# Best Black Paint Polish



## PHOTOGOAT (Feb 17, 2006)

This may be a repeated question. 

Those of you who own the PBM GTO's, what polish has worked the best for ya? I have used a few different types on my other vehicles with varied results. This is the first car I've owned in black and I have read that the PBM from the Aussie's can be.......lets say 'fragile'..

Any thoughts?


----------



## GTO1_OHIO (Oct 10, 2005)

Tropi-Care TC-3

http://www.tropi-care.com/


----------



## Jeffs386 (Nov 1, 2005)

ZAINO


----------



## SgtGeek (Apr 30, 2005)

Hahaha...I see the Zaino boys done beat me too it
Key to a red or black car is the prep work...not the brand of wax/polish you use.....
Claybar or light compound is the key.....Claybar is what I use...from there you can use Turtle Wax/MaGuires or Zaino if you wish...but the key is the 1st step...and that is the above man.....


----------



## k1200lt (Jan 18, 2006)

Klasse All-In-One followed by Klasse High Gloss Sealant Glaze, the show car's secret weapon :cool
Looks like a mirror, needs no buffing and stays put for 6 months!


----------



## b_a_betterperson (Feb 16, 2005)

I'd prep the paint first with a clay bar, polish with Klasse All In One (red jug) then seal with Klasse Sealant (silver jug). Lots of folks like Meguiar's and Zaino, too.

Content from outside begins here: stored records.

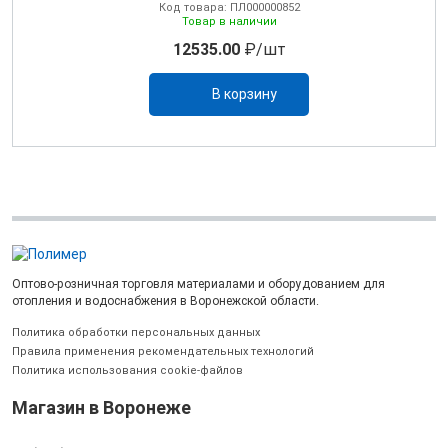
Код товара: ПЛ000000852
Товар в наличии
12535.00
₽/шт
В корзину
Оптово-розничная торговля материалами и оборудованием для
отопления и водоснабжения в Воронежской области.
Политика обработки персональных данных
Правила применения рекомендательных технологий
Политика использования cookie-файлов
Магазин в Воронеже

Basically, Geek, K, Jeff and me are pretty much on the same page.


----------



## PHOTOGOAT (Feb 17, 2006)

Thanks for all the replys! After reading up on the clay bar treatment, I think it's a good place to start. I just want to get the paint sealed up before the hot sun comes around. But before I can, there are a few water spots and spider webs in the paint that need attention.

Thanks again guys!:cheers


----------